• _WHAT YOU SHOULD DO_:
Top to bottom, give the entries again exactly as written.

• _EXCERPTED RECORDS_:
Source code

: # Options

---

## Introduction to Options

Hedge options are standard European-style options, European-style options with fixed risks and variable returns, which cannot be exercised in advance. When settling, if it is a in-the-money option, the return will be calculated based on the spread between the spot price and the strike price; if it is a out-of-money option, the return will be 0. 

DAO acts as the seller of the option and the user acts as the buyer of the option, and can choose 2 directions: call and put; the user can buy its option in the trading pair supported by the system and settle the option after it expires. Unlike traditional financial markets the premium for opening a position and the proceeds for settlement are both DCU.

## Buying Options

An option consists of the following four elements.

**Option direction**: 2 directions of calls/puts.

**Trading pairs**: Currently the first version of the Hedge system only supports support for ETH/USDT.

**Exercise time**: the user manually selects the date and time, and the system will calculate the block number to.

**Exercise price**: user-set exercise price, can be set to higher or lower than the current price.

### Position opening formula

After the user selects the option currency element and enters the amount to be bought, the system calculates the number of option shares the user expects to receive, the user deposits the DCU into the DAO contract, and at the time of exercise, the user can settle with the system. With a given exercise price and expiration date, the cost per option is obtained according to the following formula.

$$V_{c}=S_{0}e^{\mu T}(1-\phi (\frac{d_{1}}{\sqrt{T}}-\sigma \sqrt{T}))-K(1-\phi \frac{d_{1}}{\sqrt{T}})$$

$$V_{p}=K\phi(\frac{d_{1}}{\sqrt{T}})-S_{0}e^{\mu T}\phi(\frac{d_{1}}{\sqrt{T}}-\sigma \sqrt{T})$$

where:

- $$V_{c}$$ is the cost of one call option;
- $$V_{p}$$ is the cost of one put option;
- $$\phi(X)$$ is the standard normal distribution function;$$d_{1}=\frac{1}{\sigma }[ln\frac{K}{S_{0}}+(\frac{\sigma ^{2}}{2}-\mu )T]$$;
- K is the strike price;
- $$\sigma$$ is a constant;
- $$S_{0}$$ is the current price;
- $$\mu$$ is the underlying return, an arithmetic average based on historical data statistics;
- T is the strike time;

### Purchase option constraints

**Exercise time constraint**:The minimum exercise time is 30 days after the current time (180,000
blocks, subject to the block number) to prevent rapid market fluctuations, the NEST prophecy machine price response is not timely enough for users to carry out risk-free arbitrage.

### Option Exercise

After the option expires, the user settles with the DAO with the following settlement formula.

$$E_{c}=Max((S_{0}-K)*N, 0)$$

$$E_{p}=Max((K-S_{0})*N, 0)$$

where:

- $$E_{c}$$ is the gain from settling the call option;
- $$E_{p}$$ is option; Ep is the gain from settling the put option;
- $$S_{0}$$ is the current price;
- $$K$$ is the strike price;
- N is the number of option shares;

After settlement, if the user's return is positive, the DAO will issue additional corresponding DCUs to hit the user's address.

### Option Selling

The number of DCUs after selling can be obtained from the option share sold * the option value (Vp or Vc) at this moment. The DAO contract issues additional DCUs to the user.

• _RESPONSE TO THIS EXERCISE_:
Source code

: # Options

---

## Introduction to Options

Hedge options are standard European-style options, European-style options with fixed risks and variable returns, which cannot be exercised in advance. When settling, if it is a in-the-money option, the return will be calculated based on the spread between the spot price and the strike price; if it is a out-of-money option, the return will be 0. 

DAO acts as the seller of the option and the user acts as the buyer of the option, and can choose 2 directions: call and put; the user can buy its option in the trading pair supported by the system and settle the option after it expires. Unlike traditional financial markets the premium for opening a position and the proceeds for settlement are both DCU.

## Buying Options

An option consists of the following four elements.

**Option direction**: 2 directions of calls/puts.

**Trading pairs**: Currently the first version of the Hedge system only supports support for ETH/USDT.

**Exercise time**: the user manually selects the date and time, and the system will calculate the block number to.

**Exercise price**: user-set exercise price, can be set to higher or lower than the current price.

### Position opening formula

After the user selects the option currency element and enters the amount to be bought, the system calculates the number of option shares the user expects to receive, the user deposits the DCU into the DAO contract, and at the time of exercise, the user can settle with the system. With a given exercise price and expiration date, the cost per option is obtained according to the following formula.

$$V_{c}=S_{0}e^{\mu T}(1-\phi (\frac{d_{1}}{\sqrt{T}}-\sigma \sqrt{T}))-K(1-\phi \frac{d_{1}}{\sqrt{T}})$$

$$V_{p}=K\phi(\frac{d_{1}}{\sqrt{T}})-S_{0}e^{\mu T}\phi(\frac{d_{1}}{\sqrt{T}}-\sigma \sqrt{T})$$

where:

- $$V_{c}$$ is the cost of one call option;
- $$V_{p}$$ is the cost of one put option;
- $$\phi(X)$$ is the standard normal distribution function;$$d_{1}=\frac{1}{\sigma }[ln\frac{K}{S_{0}}+(\frac{\sigma ^{2}}{2}-\mu )T]$$;
- K is the strike price;
- $$\sigma$$ is a constant;
- $$S_{0}$$ is the current price;
- $$\mu$$ is the underlying return, an arithmetic average based on historical data statistics;
- T is the strike time;

### Purchase option constraints

**Exercise time constraint**:The minimum exercise time is 30 days after the current time (180,000
blocks, subject to the block number) to prevent rapid market fluctuations, the NEST prophecy machine price response is not timely enough for users to carry out risk-free arbitrage.

### Option Exercise

After the option expires, the user settles with the DAO with the following settlement formula.

$$E_{c}=Max((S_{0}-K)*N, 0)$$

$$E_{p}=Max((K-S_{0})*N, 0)$$

where:

- $$E_{c}$$ is the gain from settling the call option;
- $$E_{p}$$ is option; Ep is the gain from settling the put option;
- $$S_{0}$$ is the current price;
- $$K$$ is the strike price;
- N is the number of option shares;

After settlement, if the user's return is positive, the DAO will issue additional corresponding DCUs to hit the user's address.

### Option Selling

The number of DCUs after selling can be obtained from the option share sold * the option value (Vp or Vc) at this moment. The DAO contract issues additional DCUs to the user.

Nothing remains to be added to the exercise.